| Instructions to follow |
From the entries below, count the lines holding the word "corner" and give nothing but the number.

| Plain-text document sources |
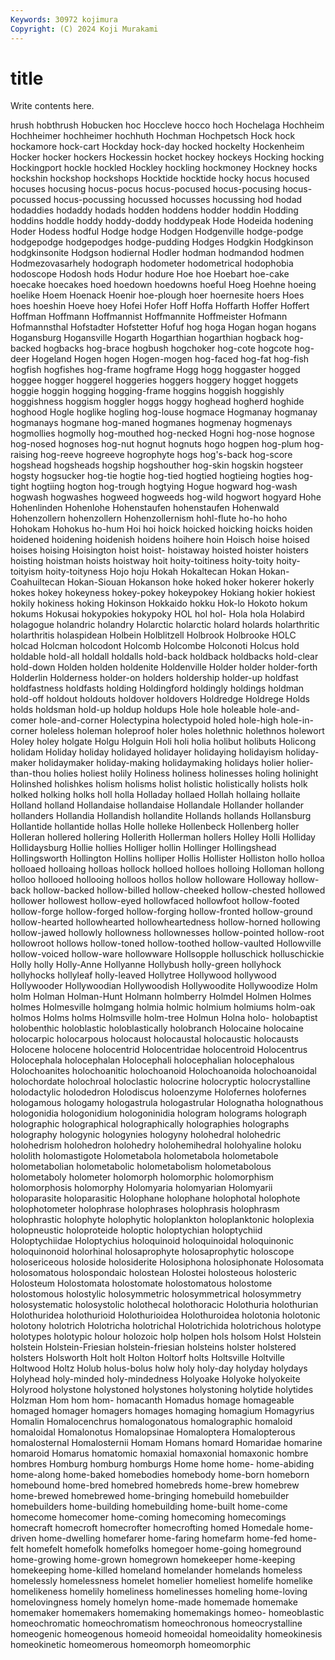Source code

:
 ```yaml
---
Keywords: 30972 kojimura
Copyright: (C) 2024 Koji Murakami
---
```


# title

Write contents here.



hrush hobthrush Hobucken hoc Hoccleve hocco hoch
Hochelaga Hochheim Hochheimer hochheimer hochhuth Hochman Hochpetsch Hock hock hockamore
hock-cart Hockday hock-day hocked hockelty Hockenheim Hocker hocker hockers Hockessin
hocket hockey hockeys Hocking hocking Hockingport hockle hockled Hockley hockling
hockmoney Hockney hocks hockshin hockshop hockshops Hocktide hocktide hocky hocus
hocused hocuses hocusing hocus-pocus hocus-pocused hocus-pocusing hocus-pocussed hocus-pocussing hocussed hocusses
hocussing hod hodad hodaddies hodaddy hodads hodden hoddens hodder hoddin
Hodding hoddins hoddle hoddy hoddy-doddy hoddypeak Hode Hodeida hodening Hoder
Hodess hodful Hodge hodge Hodgen Hodgenville hodge-podge hodgepodge hodgepodges hodge-pudding
Hodges Hodgkin Hodgkinson hodgkinsonite Hodgson hodiernal Hodler hodman hodmandod hodmen
Hodmezovasarhely hodograph hodometer hodometrical hodophobia hodoscope Hodosh hods Hodur hodure
Hoe hoe Hoebart hoe-cake hoecake hoecakes hoed hoedown hoedowns hoeful
Hoeg Hoehne hoeing hoelike Hoem Hoenack Hoenir hoe-plough hoer hoernesite
hoers Hoes hoes hoeshin Hoeve hoey Hofei Hofer Hoff Hoffa
Hoffarth Hoffer Hoffert Hoffman Hoffmann Hoffmannist Hoffmannite Hoffmeister Hofmann Hofmannsthal
Hofstadter Hofstetter Hofuf hog hoga Hogan hogan hogans Hogansburg Hogansville
Hogarth Hogarthian hogarthian hogback hog-backed hogbacks hog-brace hogbush hogchoker hog-cote
hogcote hog-deer Hogeland Hogen hogen Hogen-mogen hog-faced hog-fat hog-fish hogfish
hogfishes hog-frame hogframe Hogg hogg hoggaster hogged hoggee hogger hoggerel
hoggeries hoggers hoggery hogget hoggets hoggie hoggin hogging hogging-frame hoggins
hoggish hoggishly hoggishness hoggism hoggler hoggs hoggy hoghead hogherd hoghide
hoghood Hogle hoglike hogling hog-louse hogmace Hogmanay hogmanay hogmanays hogmane
hog-maned hogmanes hogmenay hogmenays hogmollies hogmolly hog-mouthed hog-necked Hogni hog-nose
hognose hog-nosed hognoses hog-nut hognut hognuts hogo hogpen hog-plum hog-raising
hog-reeve hogreeve hogrophyte hogs hog's-back hog-score hogshead hogsheads hogship hogshouther
hog-skin hogskin hogsteer hogsty hogsucker hog-tie hogtie hog-tied hogtied hogtieing
hogties hog-tight hogtiing hogton hog-trough hogtying Hogue hogward hog-wash hogwash
hogwashes hogweed hogweeds hog-wild hogwort hogyard Hohe Hohenlinden Hohenlohe Hohenstaufen
hohenstaufen Hohenwald Hohenzollern hohenzollern Hohenzollernism hohl-flute ho-ho hoho Hohokam Hohokus
ho-hum Hoi hoi hoick hoicked hoicking hoicks hoiden hoidened hoidening
hoidenish hoidens hoihere hoin Hoisch hoise hoised hoises hoising Hoisington
hoist hoist- hoistaway hoisted hoister hoisters hoisting hoistman hoists hoistway
hoit hoity-toitiness hoity-toity hoity-toityism hoity-toityness Hojo hoju Hokah Hokaltecan Hokan
Hokan-Coahuiltecan Hokan-Siouan Hokanson hoke hoked hoker hokerer hokerly hokes hokey
hokeyness hokey-pokey hokeypokey Hokiang hokier hokiest hokily hokiness hoking Hokinson
Hokkaido hokku Hok-lo Hokoto hokum hokums Hokusai hokypokies hokypoky HOL
hol hol- Hola hola Holabird holagogue holandric holandry Holarctic holarctic
holard holards holarthritic holarthritis holaspidean Holbein Holblitzell Holbrook Holbrooke HOLC
holcad Holcman holcodont Holcomb Holcombe Holconoti Holcus hold holdable hold-all
holdall holdalls hold-back holdback holdbacks hold-clear hold-down Holden holden holdenite
Holdenville Holder holder holder-forth Holderlin Holderness holder-on holders holdership holder-up
holdfast holdfastness holdfasts holding Holdingford holdingly holdings holdman hold-off holdout
holdouts holdover holdovers Holdredge Holdrege Holds holds holdsman hold-up holdup
holdups Hole hole holeable hole-and-comer hole-and-corner Holectypina holectypoid holed hole-high
hole-in-corner holeless holeman holeproof holer holes holethnic holethnos holewort Holey
holey holgate Holgu Holguin Holi holi holia holibut holibuts Holicong
holidam Holiday holiday holidayed holidayer holidaying holidayism holiday-maker holidaymaker holiday-making
holidaymaking holidays holier holier-than-thou holies holiest holily Holiness holiness holinesses
holing holinight Holinshed holishkes holism holisms holist holistic holistically holists
holk holked holking holks holl holla Holladay hollaed Hollah hollaing
hollaite Holland holland Hollandaise hollandaise Hollandale Hollander hollander hollanders Hollandia
Hollandish hollandite Hollands hollands Hollansburg Hollantide hollantide hollas Holle holleke
Hollenbeck Hollenberg holler Holleran hollered hollering Hollerith Hollerman hollers Holley
Holli Holliday Hollidaysburg Hollie hollies Holliger hollin Hollinger Hollingshead Hollingsworth
Hollington Hollins holliper Hollis Hollister Holliston hollo holloa holloaed holloaing
holloas hollock holloed holloes holloing Holloman hollong holloo hollooed hollooing
holloos hollos hollow holloware Holloway hollow-back hollow-backed hollow-billed hollow-cheeked hollow-chested
hollowed hollower hollowest hollow-eyed hollowfaced hollowfoot hollow-footed hollow-forge hollow-forged hollow-forging
hollow-fronted hollow-ground hollow-hearted hollowhearted hollowheartedness hollow-horned hollowing hollow-jawed hollowly hollowness
hollownesses hollow-pointed hollow-root hollowroot hollows hollow-toned hollow-toothed hollow-vaulted Hollowville hollow-voiced
hollow-ware hollowware Hollsopple holluschick holluschickie Holly holly Holly-Anne Hollyanne Hollybush
holly-green hollyhock hollyhocks hollyleaf holly-leaved Hollytree Hollywood hollywood Hollywooder Hollywoodian
Hollywoodish Hollywoodite Hollywoodize Holm holm Holman Holman-Hunt Holmann holmberry Holmdel
Holmen Holmes holmes Holmesville holmgang holmia holmic holmium holmiums holm-oak
holmos Holms holms Holmsville holm-tree Holmun Holna holo- holobaptist holobenthic
holoblastic holoblastically holobranch Holocaine holocaine holocarpic holocarpous holocaust holocaustal holocaustic
holocausts Holocene holocene holocentrid Holocentridae holocentroid Holocentrus Holocephala holocephalan Holocephali
holocephalian holocephalous Holochoanites holochoanitic holochoanoid Holochoanoida holochoanoidal holochordate holochroal holoclastic
holocrine holocryptic holocrystalline holodactylic holodedron Holodiscus holoenzyme Holofernes holofernes hologamous
hologamy hologastrula hologastrular Holognatha holognathous hologonidia hologonidium hologoninidia hologram holograms
holograph holographic holographical holographically holographies holographs holography hologynic hologynies hologyny
holohedral holohedric holohedrism holohedron holohedry holohemihedral holohyaline holoku hololith holomastigote
Holometabola holometabola holometabole holometabolian holometabolic holometabolism holometabolous holometaboly holometer holomorph
holomorphic holomorphism holomorphosis holomorphy Holomyaria holomyarian Holomyarii holoparasite holoparasitic Holophane
holophane holophotal holophote holophotometer holophrase holophrases holophrasis holophrasm holophrastic holophyte
holophytic holoplankton holoplanktonic holoplexia holopneustic holoproteide holoptic holoptychian holoptychiid Holoptychiidae
Holoptychius holoquinoid holoquinoidal holoquinonic holoquinonoid holorhinal holosaprophyte holosaprophytic holoscope holosericeous
holoside holosiderite Holosiphona holosiphonate Holosomata holosomatous holospondaic holostean Holostei holosteous
holosteric Holosteum Holostomata holostomate holostomatous holostome holostomous holostylic holosymmetric holosymmetrical
holosymmetry holosystematic holosystolic holothecal holothoracic Holothuria holothurian Holothuridea holothurioid Holothurioidea
Holothuroidea holotonia holotonic holotony holotrich Holotricha holotrichal Holotrichida holotrichous holotype
holotypes holotypic holour holozoic holp holpen hols holsom Holst Holstein
holstein Holstein-Friesian holstein-friesian holsteins holster holstered holsters Holsworth Holt holt
Holton Holtorf holts Holtsville Holtville Holtwood Holtz Holub holus-bolus holw
holy holy-day holyday holydays Holyhead holy-minded holy-mindedness Holyoake Holyoke holyokeite
Holyrood holystone holystoned holystones holystoning holytide holytides Holzman Hom hom
hom- homacanth Homadus homage homageable homaged homager homagers homages homaging
homagium Homagyrius Homalin Homalocenchrus homalogonatous homalographic homaloid homaloidal Homalonotus Homalopsinae
Homaloptera Homalopterous homalosternal Homalosternii Homam Homans homard Homaridae homarine homaroid
Homarus homatomic homaxial homaxonial homaxonic hombre hombres Homburg homburg homburgs
Home home home- home-abiding home-along home-baked homebodies homebody home-born homeborn
homebound home-bred homebred homebreds home-brew homebrew home-brewed homebrewed home-bringing homebuild
homebuilder homebuilders home-building homebuilding home-built home-come homecome homecomer home-coming homecoming
homecomings homecraft homecroft homecrofter homecrofting homed Homedale home-driven home-dwelling homefarer
home-faring homefarm home-fed home-felt homefelt homefolk homefolks homegoer home-going homeground
home-growing home-grown homegrown homekeeper home-keeping homekeeping home-killed homeland homelander homelands
homeless homelessly homelessness homelet homelier homeliest homelife homelike homelikeness homelily
homeliness homelinesses homeling home-loving homelovingness homely homelyn home-made homemade homemake
homemaker homemakers homemaking homemakings homeo- homeoblastic homeochromatic homeochromatism homeochronous homeocrystalline
homeogenic homeogenous homeoid homeoidal homeoidality homeokinesis homeokinetic homeomerous homeomorph homeomorphic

| Output for this exercise |
2